Associated Press
SEATTLE — When Rana Nelson of Tacoma had a baby in January, she had no problem getting her insurance company to pay the $5,000 hospital bill.
But when she got an IUD, a birth control device, implanted later, the insurance company demanded she pay the $500 herself.
"It doesn’t make sense," she said.
She and others celebrated Wednesday as state Insurance Commissioner Mike Kreidler signed a rule requiring insurance companies to offer birth control coverage along with their regular prescription drug plans.
"With the signing of this rule, we’re going to end sex discrimination in Washington," Kreidler said. He joked that if men were primarily responsible for birth control, the state would have had the coverage requirement a long time ago.
"It might even have been etched in the state constitution," he quipped.
Nineteen other states have passed laws requiring birth control coverage in some form; Oregon currently is considering such a rule.
The new rule takes effect Jan. 1. It will apply to about 200,000 Washington women covered by state-regulated insurance companies. The rule will give women better access to all kinds of birth control, including emergency "morning-after" pills.
Most people who work for large companies have health insurance that falls under federal regulations, so they won’t be affected by Kreidler’s rule. But there’s change afoot on the federal front, too.
The federal Equal Employment Opportunity Commission ruled last December that excluding birth control coverage is gender discrimination. And U.S. District Judge Robert Lasnik in Seattle ruled in June that it is discriminatory to deny contraceptive coverage while covering other prescription drugs.
Some business groups have complained this required benefit will drive up the cost of health care at a time when businesses can ill afford it.
"They’re going to have to pay more, and that means they may not be able to afford prescription drug coverage (for employees) at all," said Carolyn Logue, state director of the National Federation of Independent Business.

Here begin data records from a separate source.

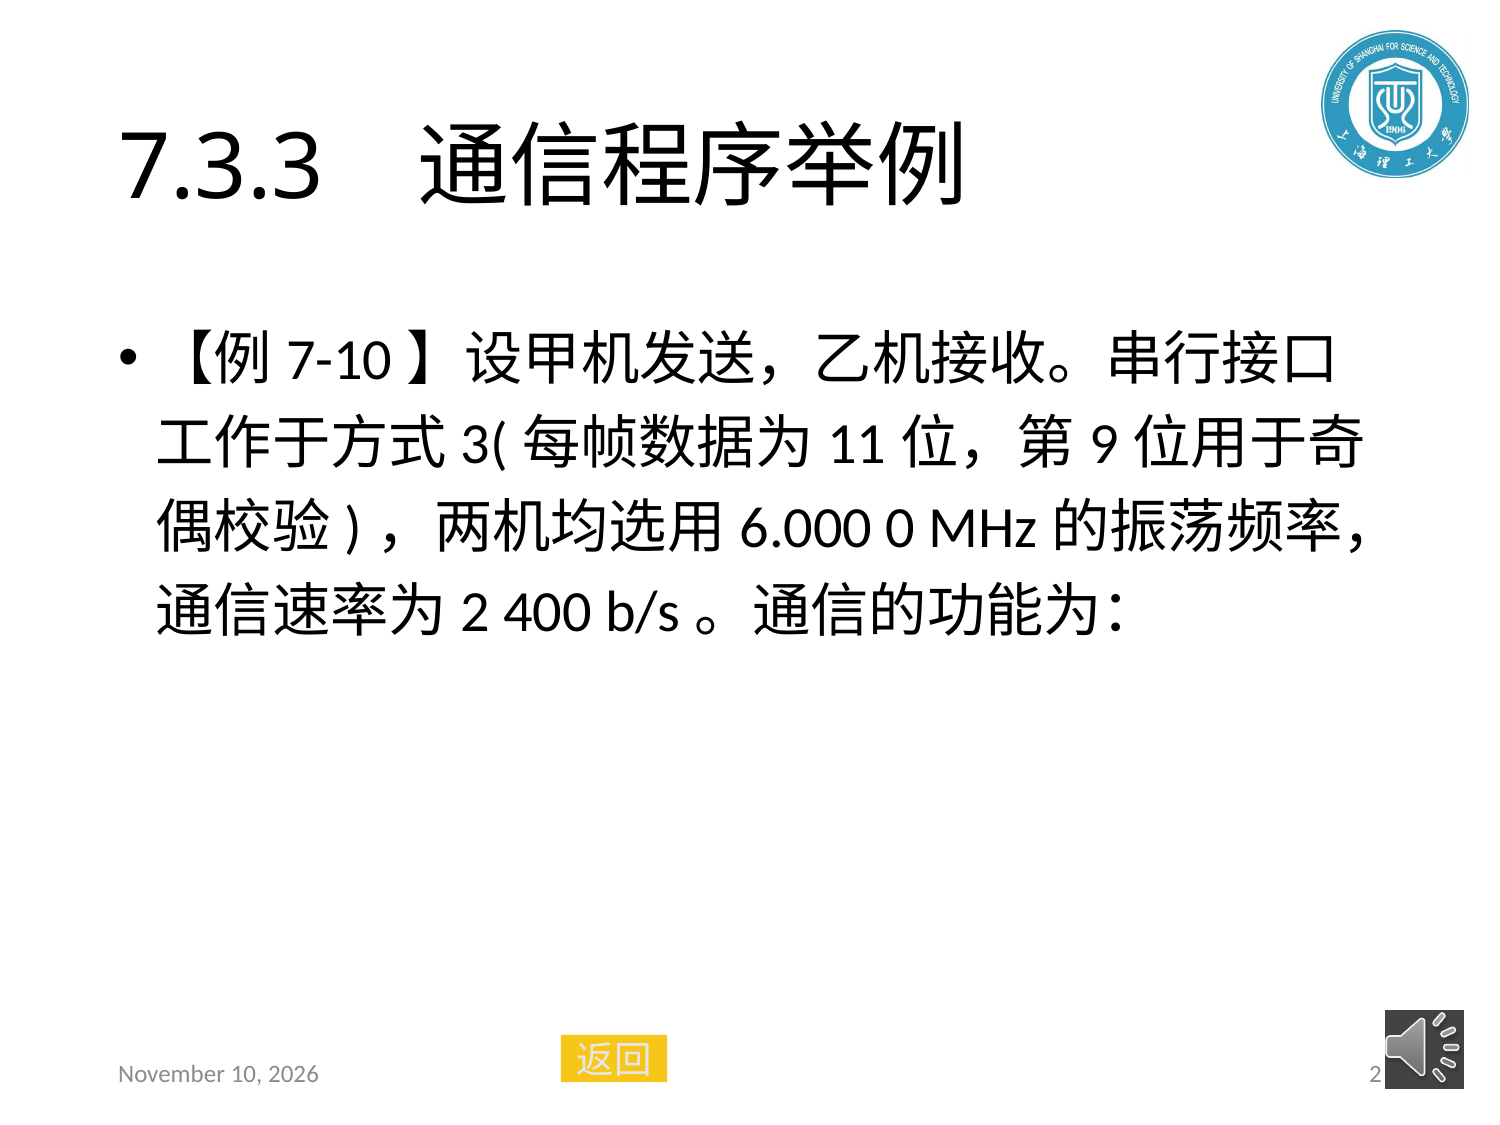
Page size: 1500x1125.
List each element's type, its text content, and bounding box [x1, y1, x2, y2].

picture [1321, 30, 1469, 178]
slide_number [103, 1042, 441, 1103]
text_box 返回 [560, 1034, 668, 1083]
picture [1384, 1009, 1465, 1090]
list 【例7-10】设甲机发送，乙机接收。串行接口工作于方式3(每帧数据为11位，第9位用于奇偶校验)，两机均选用6.000 0 MHz的振荡频率，通信速率为2 400 b/s。通信的功能为： [103, 299, 1397, 1014]
title 7.3.3 通信程序举例 [103, 59, 1397, 278]
slide_number 2 [1059, 1042, 1397, 1103]
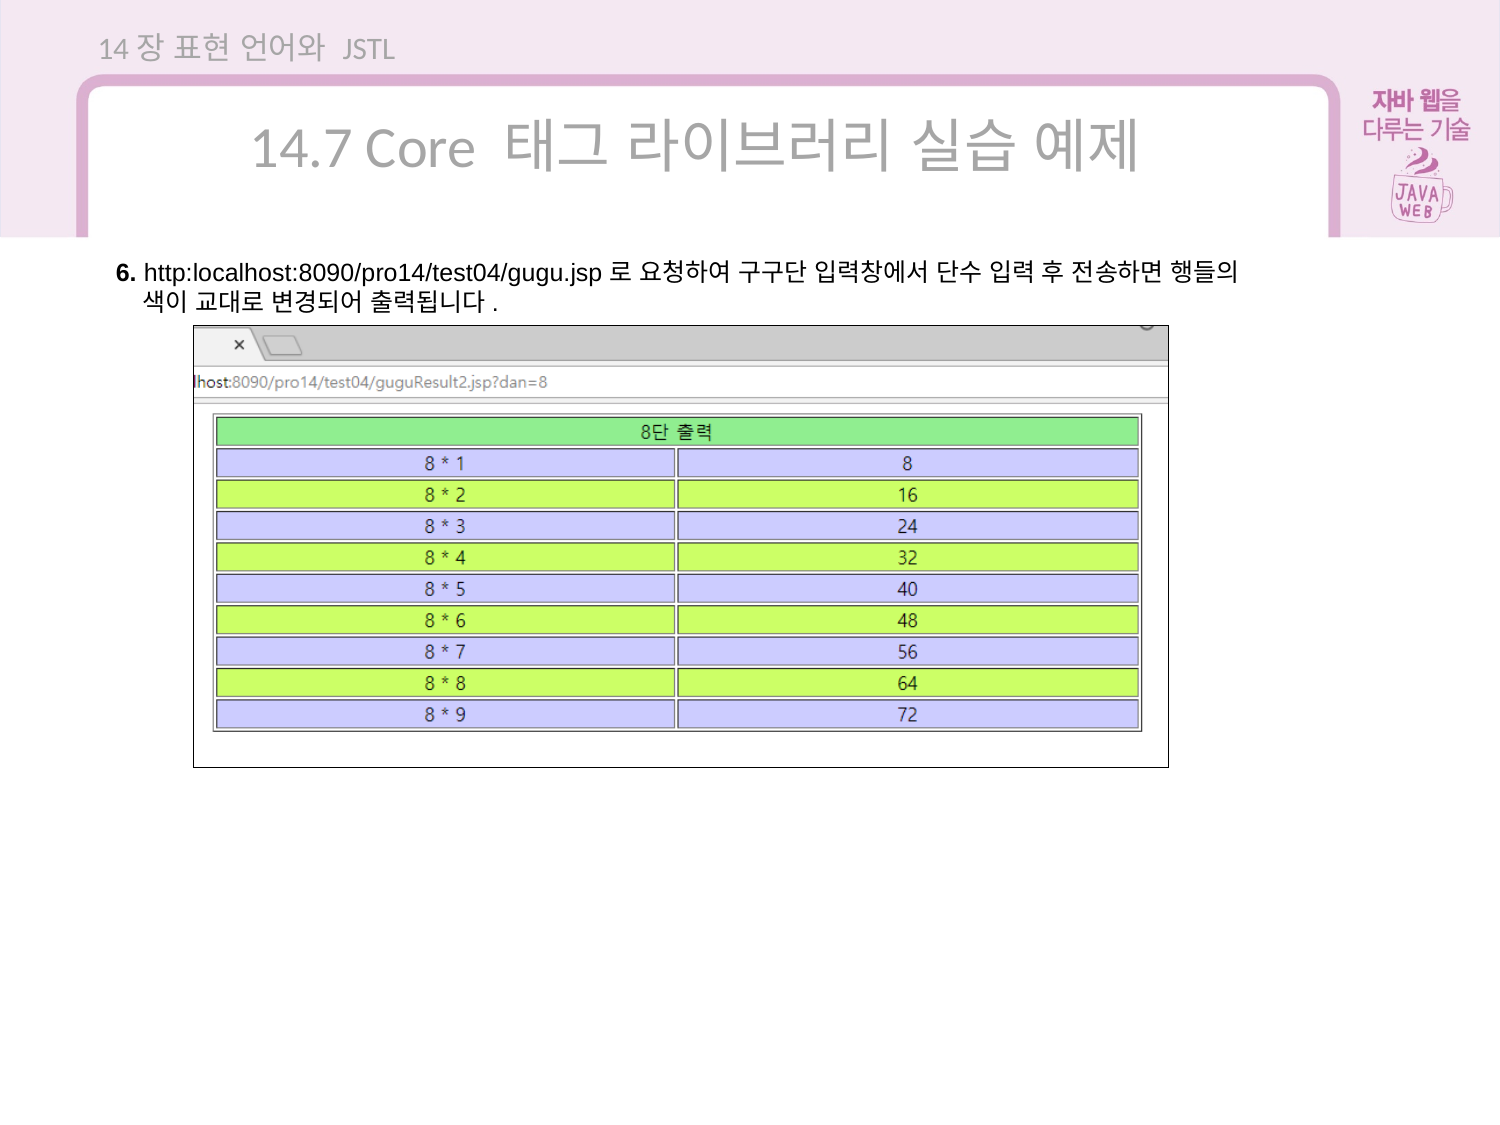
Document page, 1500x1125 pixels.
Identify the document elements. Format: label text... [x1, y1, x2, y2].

picture [0, 0, 1500, 1125]
text_box 14.7 Core 태그 라이브러리 실습 예제 [170, 101, 1221, 187]
text_box 14장 표현 언어와 JSTL [82, 0, 1133, 74]
text_box 6. http:localhost:8090/pro14/test04/gugu.jsp로 요청하여 구구단 입력창에서 단수 입력 후 전송하면 행들의 색이 교대로 변경되어 출력됩니다. [101, 249, 1363, 324]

She said her members’ health insurance costs increased an average of 20 percent to 50 percent last year.
Kreidler said offering the benefit will cost employers only $17.12 a year.
"When you balance that against the cost of maternity coverage and unintended pregnancy, it doesn’t take a lot of that to balance the cost of birth control coverage," Kreidler said.

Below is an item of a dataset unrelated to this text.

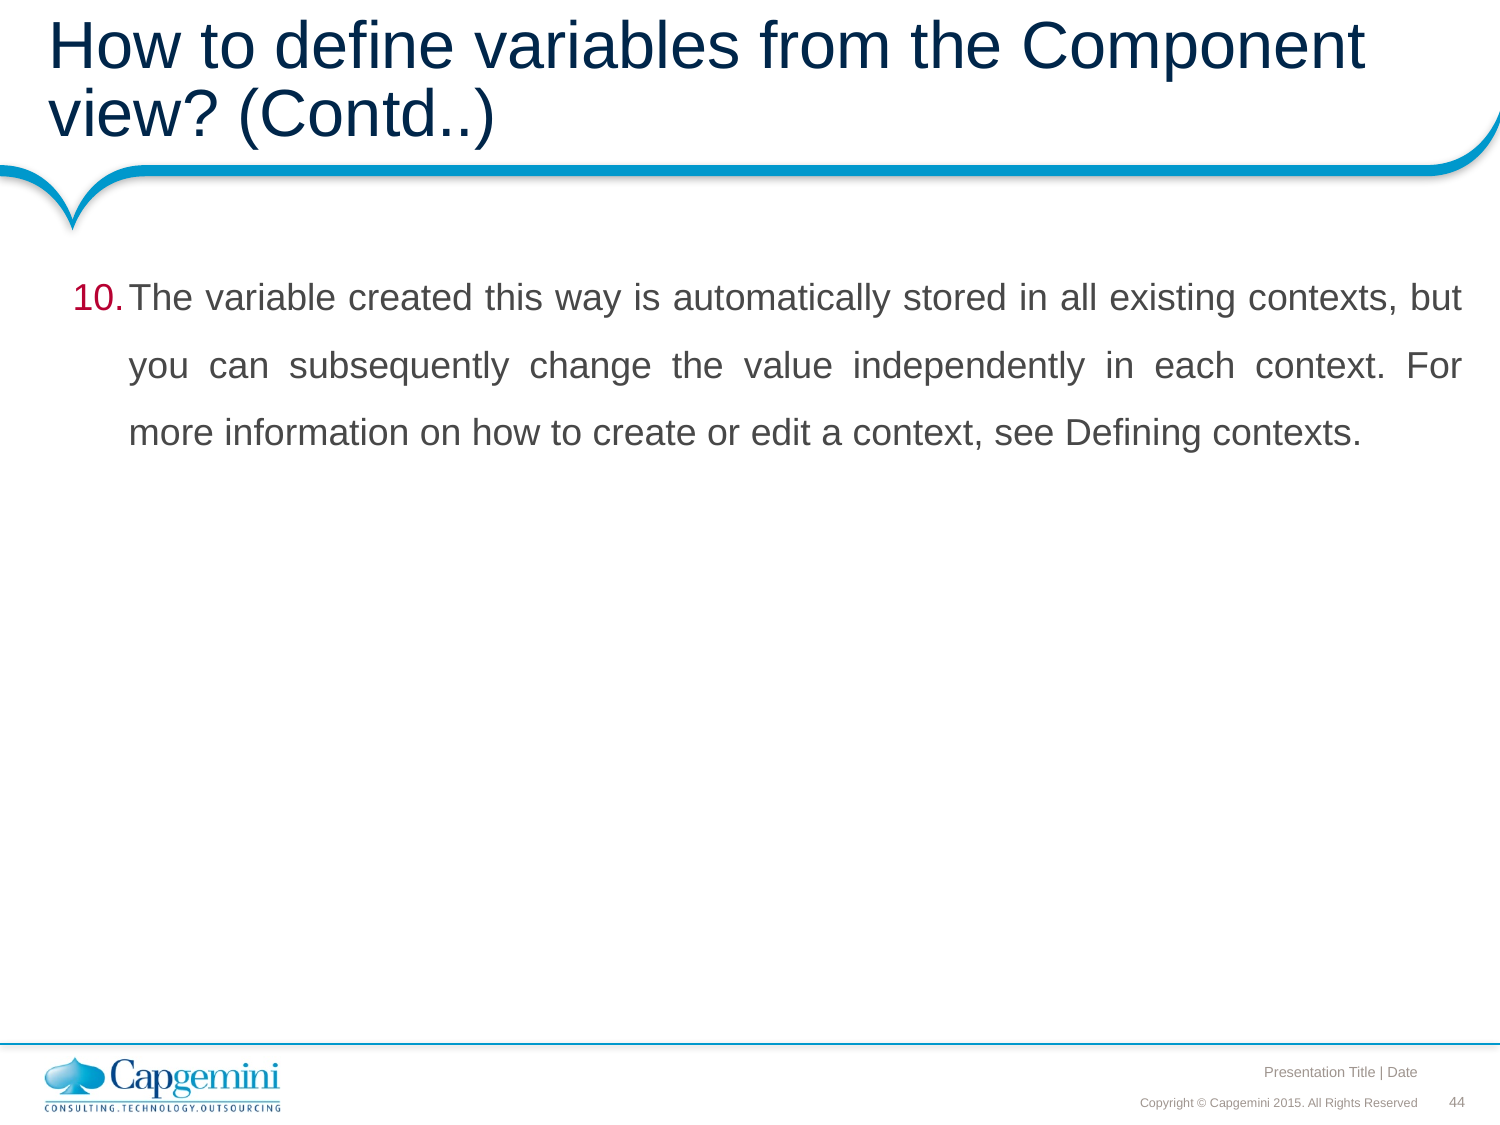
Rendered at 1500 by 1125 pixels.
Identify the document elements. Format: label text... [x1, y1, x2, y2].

title How to define variables from the Component view? (Contd..) [0, 0, 1500, 165]
list The variable created this way is automatically stored in all existing contexts, but you can subsequently change the value independently in each context. For more information on how to create or edit a context, see Defining contexts. [23, 238, 1475, 1001]
picture [44, 1056, 281, 1113]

But Logue said that most women who plan their pregnancies and need birth control find a way to pay for it, so the new benefit won’t prevent many unwanted pregnancies.
Kreidler stressed this is not a new mandate he’s making up out of thin air — he’s just following state law that bans discrimination on the basis of gender. If businesses are unhappy with the rule, he said, "they need to go to the Legislature and change the law."
Groups such as the National Abortion Rights Action League, Planned Parenthood and the National Organization for Women applauded Kreidler for signing the rule. They worried that earlier drafts included loopholes that would weaken the rule, such as including the term "medically necessary" to define when birth control would be covered.
Kreidler removed that language from the final rule, and revised it in other ways that won wholehearted support from NARAL and the other groups.
"Washington women have needed this coverage for a very long time," said Kate Sadlon, communications director for Washington NARAL. "It’s been a very long fight. The message is, birth control must be considered basic health care for women."